After all, Jannat’s show is throwing light on social issues that no one would really care about had it not been for Jannat Se Aagay? Jannat is interestingly positioned as that talk show host who seems to have little consideration for the feelings of her miserable guests. She is the local Oprah Winfrey or call her what you will who instigates tears in order to “up” the emotional (read, sensational) quotient of the show.
But what is interesting is, that as we watch her “other, off screen persona” with cameras off, we recoil in shock as she swiftly switches to her real self, and we, in turn, go through a journey of emotions: From feeling anger at her insensitivity and exploitative behaviour as she scolds the wretched family for not howling, the audience for not shedding a tear, to watching Tabassum and her family feel the plight of their misery, only because Jannat made us feel it, because Jannat made them cry, letting go of whatever dignity they had before a mass audience.
Are morning show hosts really so heartless then? Just asking the questions, calm down folks, don’t have the answers, yet, till Umera Ahmed and Jannat deliver them!
Everything’s Fair For Viral Views & Clicks!
Kubra Khan dives right into Jannat’s character and as we watch the heartless Jannat berate the family of the girl who was raped and who lost a son & brother, we gravitate towards feeling rage for her callous behaviour to a slight “hmmm, but she got the funding for the women”, onwards to, “well, at least now, more people know about the injustice done to this young girl and her family and maybe just maybe, law enforcement agencies will feel the pressure to bring those culprits to task?”
There Are No Easy Answers, Yeah! But Loads Of Questions!
In this world of social media clutter, inhuman atrocities, painful and tragic news from daylight rape cases to abuse, war, cluster bombs and missing persons, how do we make the public care for a cause?
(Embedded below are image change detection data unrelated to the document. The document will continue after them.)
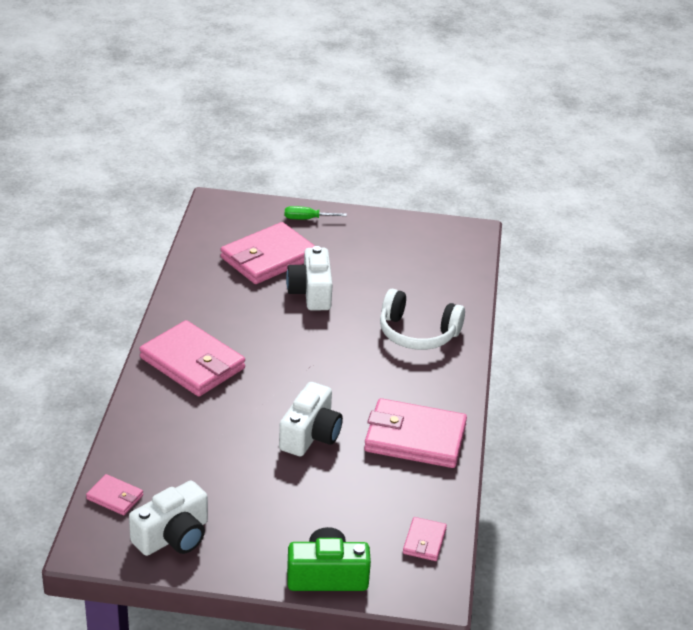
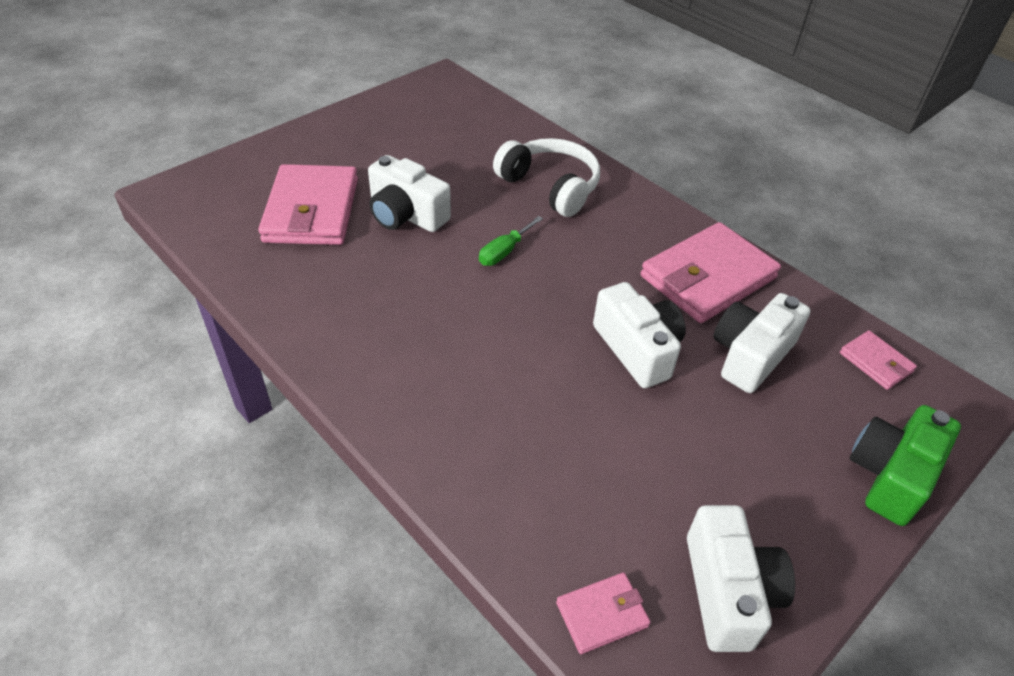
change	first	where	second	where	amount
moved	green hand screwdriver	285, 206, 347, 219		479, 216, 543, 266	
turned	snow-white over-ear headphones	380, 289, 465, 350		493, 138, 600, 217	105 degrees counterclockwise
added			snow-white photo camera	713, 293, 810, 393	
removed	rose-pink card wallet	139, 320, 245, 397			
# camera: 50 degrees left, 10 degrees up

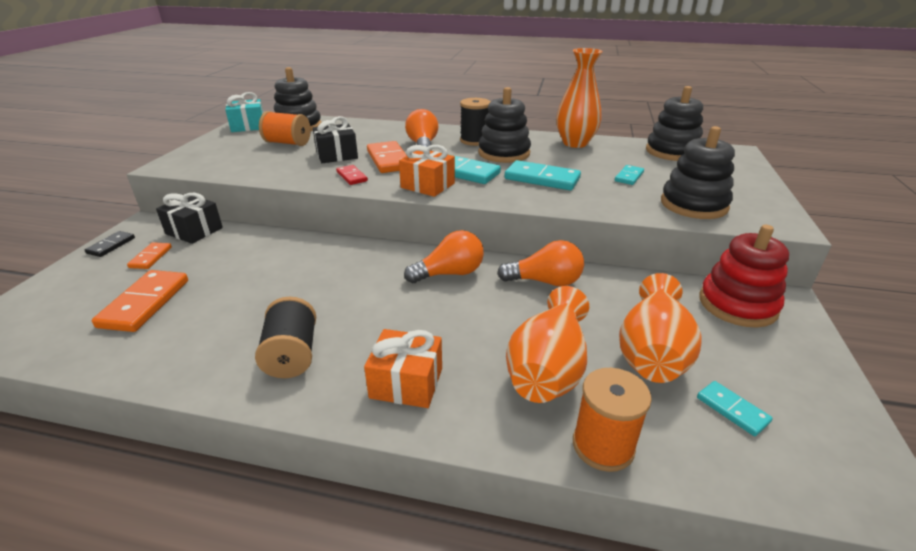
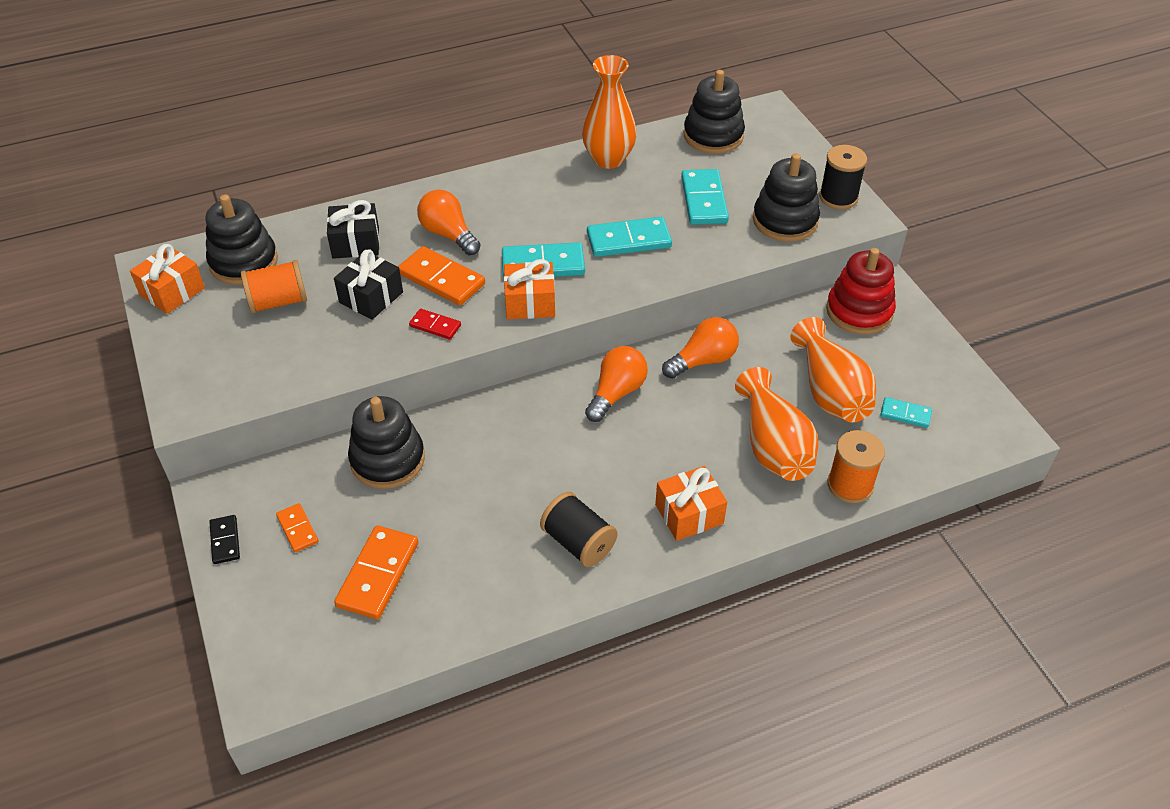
change	first	where	second	where	amount
recoloured	turquoise present	225, 92, 263, 132	bright orange present	130, 244, 205, 314	
moved	ebony present	156, 193, 223, 244		327, 200, 380, 259	
turned	bright orange domino tile	92, 270, 188, 332		334, 526, 418, 619	45 degrees clockwise
moved	ebony stacking rings	478, 87, 531, 163		348, 396, 425, 489	
resized	turquoise domino tile	615, 165, 644, 185		681, 169, 729, 225	x1.81
moved	ebony spool	460, 98, 491, 146		819, 145, 867, 210	
# camera: 35 degrees left, 15 degrees up

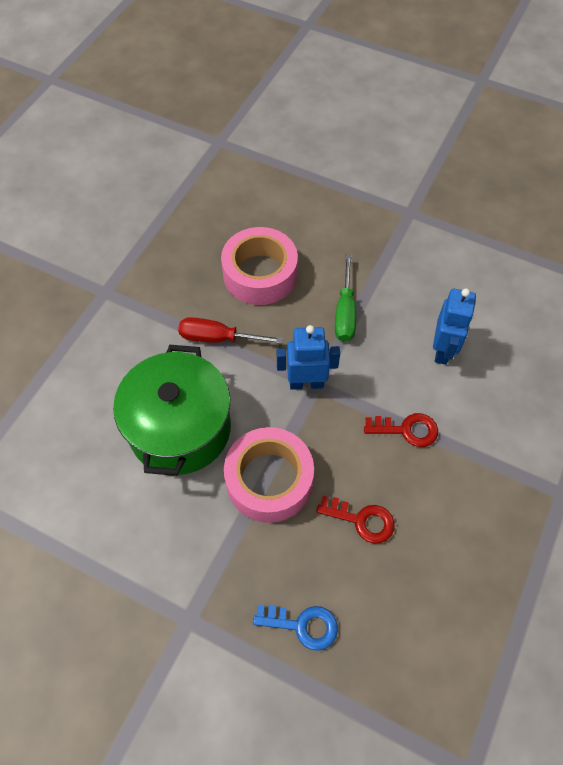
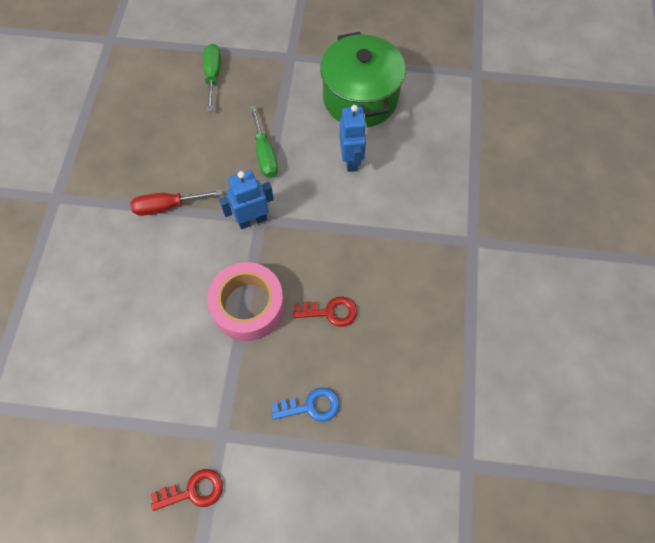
change	first	where	second	where	amount
moved	crimson door key	364, 413, 438, 447		151, 469, 223, 511	
added			green hand screwdriver	203, 44, 221, 112	
moved	green stockpot	113, 345, 231, 476		320, 32, 406, 127	
removed	rose-pink tape	221, 227, 298, 305			
# camera: 20 degrees left, 5 degrees up

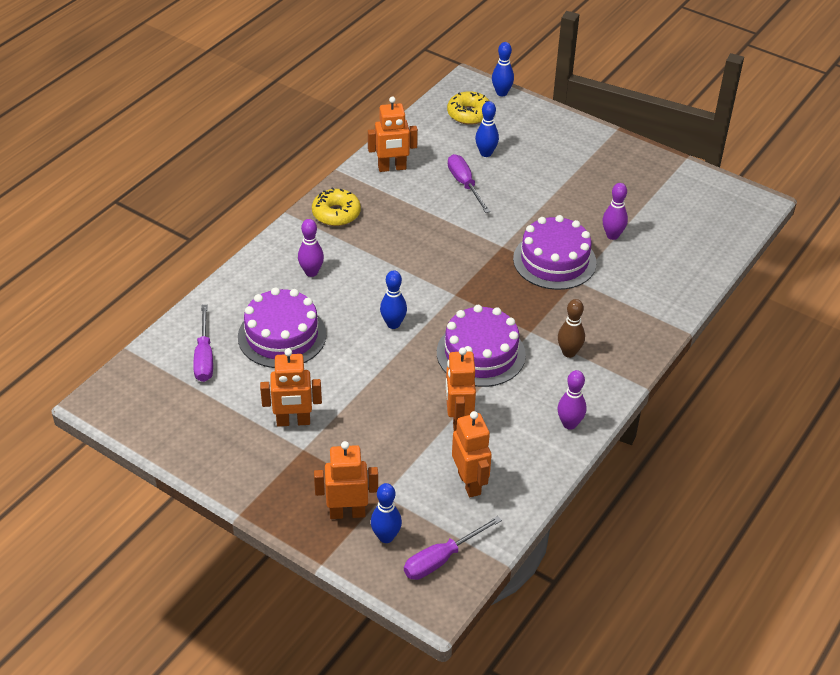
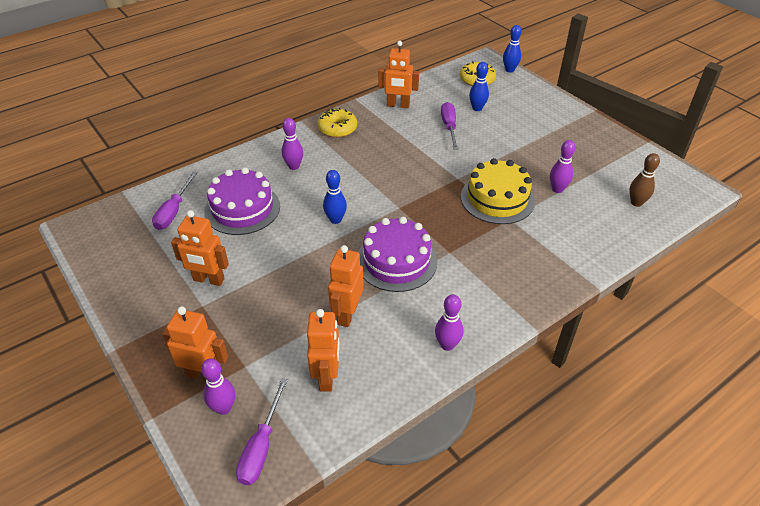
change	first	where	second	where	amount
recoloured	royal blue tenpin	371, 483, 402, 543	purple tenpin	201, 358, 235, 415	
turned	purple hand screwdriver	404, 516, 502, 580		236, 378, 288, 485	60 degrees counterclockwise
recoloured	purple gateau	513, 215, 597, 290	golden gateau	461, 158, 535, 224	
moved	russet tenpin	558, 299, 585, 358		629, 153, 660, 207	
# camera: 20 degrees right, 0 degrees up

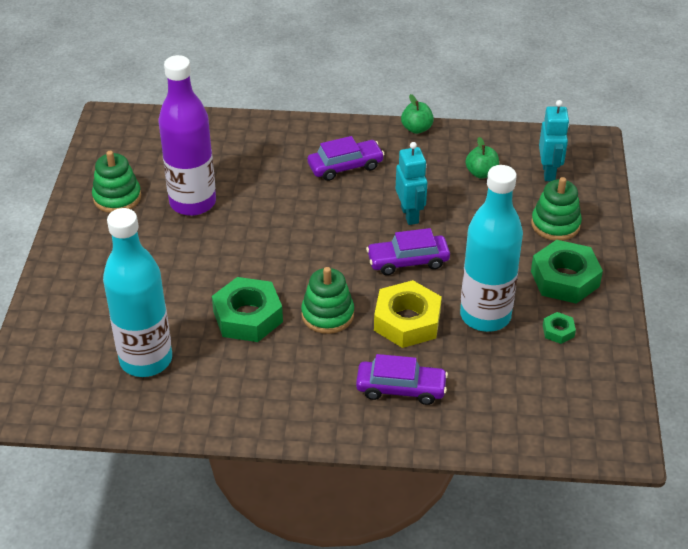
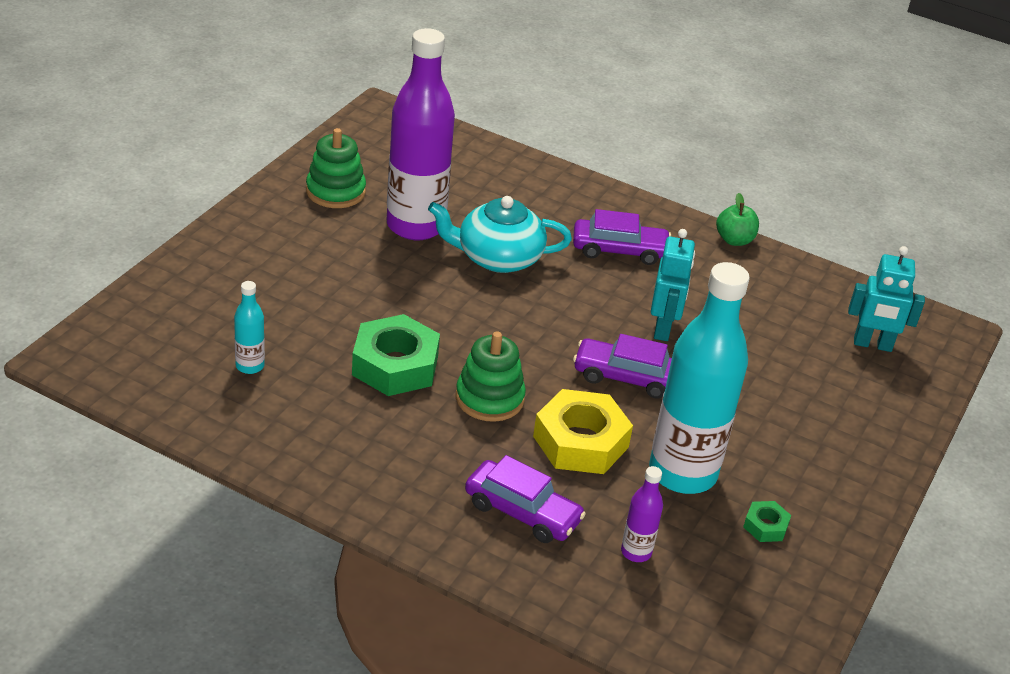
change	first	where	second	where	amount
resized	turquoise flask	103, 208, 172, 377		234, 281, 265, 374	x0.43
added			turquoise tea pot	428, 196, 572, 273	
added			purple flask	621, 466, 663, 562	
turned	turquoise robot	539, 100, 570, 181		848, 246, 925, 352	75 degrees clockwise
removed	green toy apple	465, 137, 499, 179			
removed	green stacking rings	531, 177, 582, 241			
removed	green nut	531, 240, 603, 304			
# camera: 20 degrees right, 5 degrees down

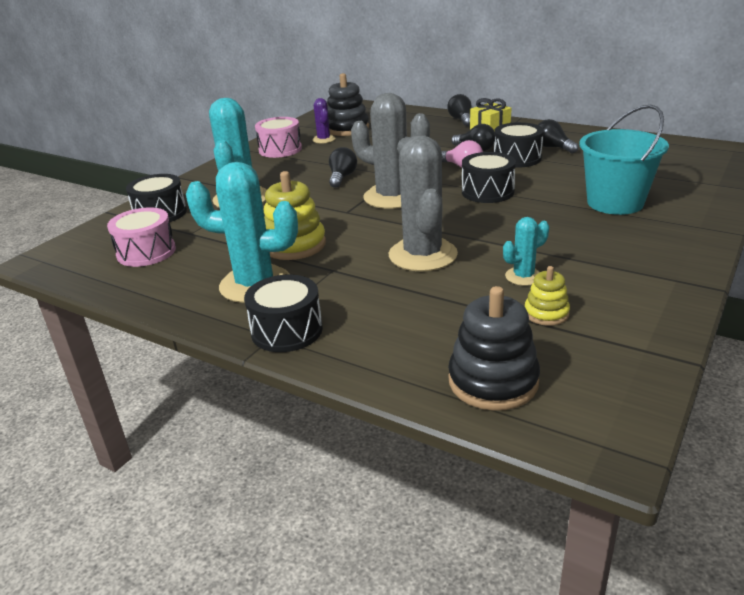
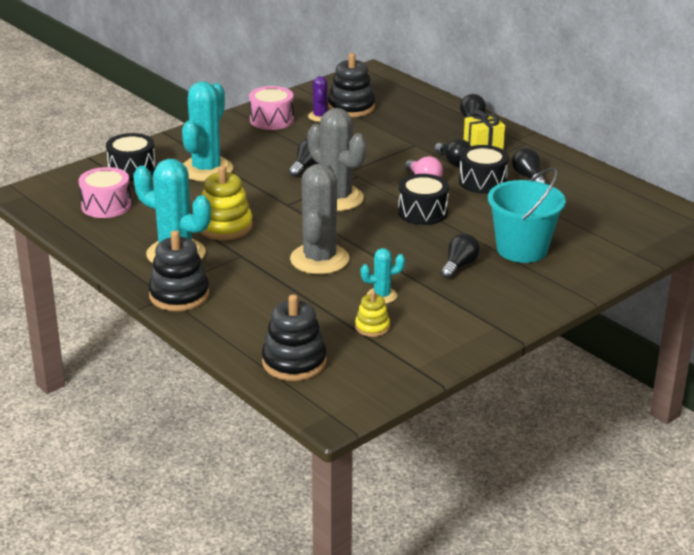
change	first	where	second	where	amount
replaced	ebony snare drum	244, 275, 323, 352	ebony stacking rings	148, 230, 209, 311	
added			ebony bulb	441, 233, 480, 279	
# camera: 15 degrees right, 0 degrees up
How do we make them so obsessed with climate change, the state of the homeless with floods in Pakistan, child labour and many more painful man-made tragedies unless and until we do not fangirl the Jannats among us?
And what if she is also getting some viral views and likes on the side? Is it all justified for the greater good?
Should we turn a blind eye to sensationalism? In fact, should we encourage it? Because how many of us will roll up our window when a beggar taps our car at the traffic signal, but shed multiple tears when Jannat look-alikes bring on the same beggars off the road, on Jannat Se Aagay, and make them cry on live TV and then, announce a fund to help them build a home.
How many of us who rolled up that car window will open up our purse strings and rush to contribute to that beggars fund?
A Drama That Promises To Echo The Times We Live In!
Jannat Se Aagay is being aired on Har Pal Geo by 7th Sky Entertainment, produced by Abdullah Kadwani and Asad Qureshi. Audience expectations are soaring and with Ramsha Khan, Gohar Rasheed, Talha Chahour and Kubra Khan in the driving seat, dare we expect any less?
The ensemble cast includes: Sheheryar Zaidi as Abid, Hina Bayat as Shabana, Faiza Gillani as Sirya, Saboor Aly as Zara, Daniya Anwer as Tasneem, Sara Ashraf as Andleeb, Aina Asif -as Aasia, Hoorain Khan as Aima, Ayesha Jahanzaib as Aalia, Aiman Zaman as Chanda and Hamza Tariq as Jibran.